Other printable materials that you can create with PowerPoint are:
- coloring pages
- matching activities
- behavior charts
- in other words, just about any kind of printable visual supports you can think of!
But it is easy to use PPT to create on-screen activities for your students, as well. This post is not intended as a step-by-step guide for how to use all of the tools in PPT; that would be far too extensive and complex for me to type and you to read through. I do hope you glean enough information from this overview to start some exploring on your own. (If you feel you’d benefit from in-depth training, contact me about the possibility of a full-day workshop at your school or ask your IT department for some guidance). I’ll give some examples to get you started and, if there’s enough interest in the topic, I’ll add more in future posts.
PPT is a great tool for reviewing curricular materials and taking practice quizzes. These can be done in all text or a combination of text and symbols, and can be silent or with sound. You record the text to be read to the student, import sound effects that match or enhance the visual, or use built-in sound effects to indicate correct/incorrect answers, page turn, etc. These PPT-based learning materials can be as simple or sophisticated to meet the student’s developmental level, from cause/effect through multiple choice practice quizzes, and can be especially helpful for students with special needs. (Note: PPT will not keep score, which is why I use them for practice. If you want to keep track of the student’s performance, ie use this as a real test, you’d have to have an adult sit with the student to tally correct/incorrect responses).
As I said, this is not a detailed instructional manual, but let’s take a look at how Action Buttons can be used to create a simple illustrated quiz.
First, I use the Clip Art Gallery to find the pictures that I want. (Note your other choices for importing graphics as well).
Then I place the pictures on the page and add the text prompt.

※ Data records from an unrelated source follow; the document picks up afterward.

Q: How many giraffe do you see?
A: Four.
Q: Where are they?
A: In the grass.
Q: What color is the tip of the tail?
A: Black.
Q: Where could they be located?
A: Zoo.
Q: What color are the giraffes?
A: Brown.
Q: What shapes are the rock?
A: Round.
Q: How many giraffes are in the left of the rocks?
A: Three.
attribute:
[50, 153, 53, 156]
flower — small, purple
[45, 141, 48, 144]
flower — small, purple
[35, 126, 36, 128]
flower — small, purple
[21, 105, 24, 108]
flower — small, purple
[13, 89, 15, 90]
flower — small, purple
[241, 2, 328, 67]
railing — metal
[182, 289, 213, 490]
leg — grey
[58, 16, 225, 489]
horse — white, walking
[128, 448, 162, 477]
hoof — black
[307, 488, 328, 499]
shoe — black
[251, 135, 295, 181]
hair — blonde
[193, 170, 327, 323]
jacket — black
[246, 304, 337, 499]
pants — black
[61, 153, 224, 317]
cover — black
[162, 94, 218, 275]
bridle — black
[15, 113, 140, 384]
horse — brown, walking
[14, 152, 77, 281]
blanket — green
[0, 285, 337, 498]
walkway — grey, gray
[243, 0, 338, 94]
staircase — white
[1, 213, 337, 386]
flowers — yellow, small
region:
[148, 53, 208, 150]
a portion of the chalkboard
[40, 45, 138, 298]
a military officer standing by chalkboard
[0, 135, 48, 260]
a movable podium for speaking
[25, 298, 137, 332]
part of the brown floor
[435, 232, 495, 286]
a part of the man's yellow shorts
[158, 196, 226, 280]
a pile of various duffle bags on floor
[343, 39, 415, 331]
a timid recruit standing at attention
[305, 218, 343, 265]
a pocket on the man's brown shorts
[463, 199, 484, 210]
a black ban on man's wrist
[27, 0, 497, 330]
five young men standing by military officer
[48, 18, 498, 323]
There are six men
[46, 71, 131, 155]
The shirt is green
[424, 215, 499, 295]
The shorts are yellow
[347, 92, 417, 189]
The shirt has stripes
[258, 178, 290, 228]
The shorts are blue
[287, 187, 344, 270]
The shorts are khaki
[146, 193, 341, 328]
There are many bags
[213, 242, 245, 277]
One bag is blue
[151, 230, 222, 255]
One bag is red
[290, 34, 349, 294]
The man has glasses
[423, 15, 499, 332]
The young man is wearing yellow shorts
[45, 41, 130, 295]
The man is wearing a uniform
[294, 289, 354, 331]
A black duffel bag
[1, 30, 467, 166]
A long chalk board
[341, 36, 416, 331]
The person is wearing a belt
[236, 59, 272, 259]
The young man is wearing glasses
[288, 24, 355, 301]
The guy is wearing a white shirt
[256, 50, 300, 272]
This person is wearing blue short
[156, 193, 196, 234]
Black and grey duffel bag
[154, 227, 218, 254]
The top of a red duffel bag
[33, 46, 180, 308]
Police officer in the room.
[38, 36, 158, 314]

From the Slide Show menu, scroll down to Action Buttons and over to Next Slide.
When you draw an Action Button over the correct answer, it will appear as a big blue arrow. We will fix that in a moment. You will also get this pop-up menu. It is already programmed to go to the next page. You can chose to select a sound effect, such as applause (built into PPT) or an actual cow mooing (imported from a free sound effects site).
Double-click on the blue arrow to bring up the Format toolbar. Slide Transparency all the way to the right to get rid of the blue background on the button. Then pull down on the Line menu to select “no line.” When you click off the button, it will have become invisible.
Create additional cards in the same way, ending with a blank card or card that you decorate in some way, title “The End,” or whatever you want (the Action Button always has to have a place to go). Each time, put an invisible Action Button over the correct answer.
NOW THIS IS VERY IMPORTANT!! You can choose to have a fancy transition or just simply show the next slide. Transitions and sound effects can be fun and reinforcing or highly distracting, so know your student and plan accordingly. IF YOU ARE USING ACTION BUTTONS AS DESCRIBED ABOVE, you need to change a setting in the Transitions Toolbar!
After you have created your entire activity, go to the Transitions Toolbar and DESELECT “Advance Slide On Mouse Click.” If you leave that checked, the student can click anywhere on the screen and the slide will advance. If you uncheck that box, the only way the student can move to the next slide is by clicking on the correct answer.
Whew. That’s the very basics of creating an onscreen practice quiz. It may seem complicated, but once you do it a few times, it is really quite simple. There is SOOOO much more you can do with PPT for your students. I hope this will get you started exploring this powerful tool.
One final note: my screenshots may look different from what you see on your screen, depending on the Mac or Windows version you are using. Don’t worry about these differences! The tools are all there somewhere and they all work the same.